Verkehrsbetriebe

Alstom zieht im Streit um BVG-Auftrag vor Gericht

Die Berliner U-Bahn soll mit 1500 Wagen erneuert werden. Nun droht sich die Bestellung weiter zu verzögern.

Die BVG kann den den größten Auftrag der Unternehmensgeschichte weiter nicht auslösen. Der unterlegene Bieter Alstom zieht vor ein Gericht.

Die BVG kann den den größten Auftrag der Unternehmensgeschichte weiter nicht auslösen. Der unterlegene Bieter Alstom zieht vor ein Gericht.

Foto: Maurizio Gambarini

Berlin. Die Berliner Verkehrsbetriebe (BVG) können den größten Auftrag ihrer Firmengeschichte weiter nicht auslösen. Im Streit um die Vergabe für den Bau von 1500 U-Bahn-Wagen zieht der unterlegende Bieter, der französische Fahrzeughersteller Alstom, nach Informationen der Berliner Morgenpost nun vor Gericht. Die BVG wollte auf Anfrage zunächst nicht den Namen des Bieters nennen, teilte lediglich mit: „Die BVG ist weiterhin daran gehindert, die für Berlin und die Fahrgäste so wichtigen neuen U-Bahnen zu beschaffen.“ Nachdem die Vergabekammer den Nachprüfungsantrag eines Bieters zurückgewiesen hatte, hat dieser nun „sofortige Beschwerde“ beim Kammergericht eingelegt.

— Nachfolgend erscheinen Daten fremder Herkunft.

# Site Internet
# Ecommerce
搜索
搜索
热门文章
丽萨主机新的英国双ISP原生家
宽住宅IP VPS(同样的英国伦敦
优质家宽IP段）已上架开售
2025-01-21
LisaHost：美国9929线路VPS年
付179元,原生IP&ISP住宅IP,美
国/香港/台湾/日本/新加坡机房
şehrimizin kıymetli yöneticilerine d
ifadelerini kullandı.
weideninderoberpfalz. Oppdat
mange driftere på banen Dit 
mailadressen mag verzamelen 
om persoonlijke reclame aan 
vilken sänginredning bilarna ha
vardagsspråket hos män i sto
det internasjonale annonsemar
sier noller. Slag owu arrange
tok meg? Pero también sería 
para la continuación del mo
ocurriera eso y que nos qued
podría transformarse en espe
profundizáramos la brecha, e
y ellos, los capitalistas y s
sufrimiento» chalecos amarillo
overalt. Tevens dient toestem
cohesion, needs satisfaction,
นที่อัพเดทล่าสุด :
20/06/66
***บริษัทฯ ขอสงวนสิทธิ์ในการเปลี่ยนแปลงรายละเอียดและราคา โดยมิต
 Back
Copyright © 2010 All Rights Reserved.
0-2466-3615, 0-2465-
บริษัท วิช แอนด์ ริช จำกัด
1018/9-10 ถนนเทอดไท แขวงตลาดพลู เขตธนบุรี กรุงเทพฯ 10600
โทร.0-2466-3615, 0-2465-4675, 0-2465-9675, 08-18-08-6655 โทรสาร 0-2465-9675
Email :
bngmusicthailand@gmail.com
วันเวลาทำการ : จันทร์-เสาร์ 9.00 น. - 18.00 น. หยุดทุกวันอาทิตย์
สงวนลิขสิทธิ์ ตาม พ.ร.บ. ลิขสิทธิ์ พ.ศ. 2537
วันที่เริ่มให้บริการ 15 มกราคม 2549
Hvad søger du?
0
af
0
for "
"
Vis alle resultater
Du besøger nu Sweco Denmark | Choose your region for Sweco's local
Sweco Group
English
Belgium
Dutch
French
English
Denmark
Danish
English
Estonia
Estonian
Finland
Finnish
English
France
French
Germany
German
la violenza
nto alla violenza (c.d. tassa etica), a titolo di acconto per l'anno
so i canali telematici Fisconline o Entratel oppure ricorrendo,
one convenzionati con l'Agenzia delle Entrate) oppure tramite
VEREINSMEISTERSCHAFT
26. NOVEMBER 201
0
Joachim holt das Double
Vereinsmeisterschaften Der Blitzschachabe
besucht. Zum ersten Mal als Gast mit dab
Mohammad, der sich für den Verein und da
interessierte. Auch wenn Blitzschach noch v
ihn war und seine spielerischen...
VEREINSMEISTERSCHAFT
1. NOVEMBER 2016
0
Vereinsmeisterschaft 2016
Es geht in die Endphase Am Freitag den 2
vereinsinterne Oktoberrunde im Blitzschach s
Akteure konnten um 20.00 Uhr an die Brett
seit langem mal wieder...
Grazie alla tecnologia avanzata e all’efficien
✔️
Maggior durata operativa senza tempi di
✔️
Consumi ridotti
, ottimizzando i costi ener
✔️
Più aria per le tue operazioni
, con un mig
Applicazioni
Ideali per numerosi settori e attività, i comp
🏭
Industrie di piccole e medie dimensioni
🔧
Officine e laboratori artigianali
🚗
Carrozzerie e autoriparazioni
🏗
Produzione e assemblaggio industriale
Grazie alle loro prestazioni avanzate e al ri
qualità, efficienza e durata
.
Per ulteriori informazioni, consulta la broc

Die Züge sollen eigentlich ab 2021 ausgeliefert werden

Der Aufsichtsrat der BVG hatte den Auftrag mit einem Volumen von rund drei Milliarden Euro an Stadler Pankow GmbH vergeben. Der deutsche Ableger der Schweizer Stadler Rail AG, der bereits die aktuelle IK-Serie für die Berliner U-Bahn baut, hatte sich in einer europaweiten Ausschreibung gegen mehrere Mitbewerber durchgesetzt. Alstom legte nach der Vergabe Einspruch ein. Nachdem der sogenannte Nachprüfungsantrag nun von der Vergabekammer abgewiesen wurde, bleibt dem Unternehmen nur noch der Gang vor ein Gericht. Dieser Schritt dürfte die Ausführung des Auftrags nun weiter verzögern.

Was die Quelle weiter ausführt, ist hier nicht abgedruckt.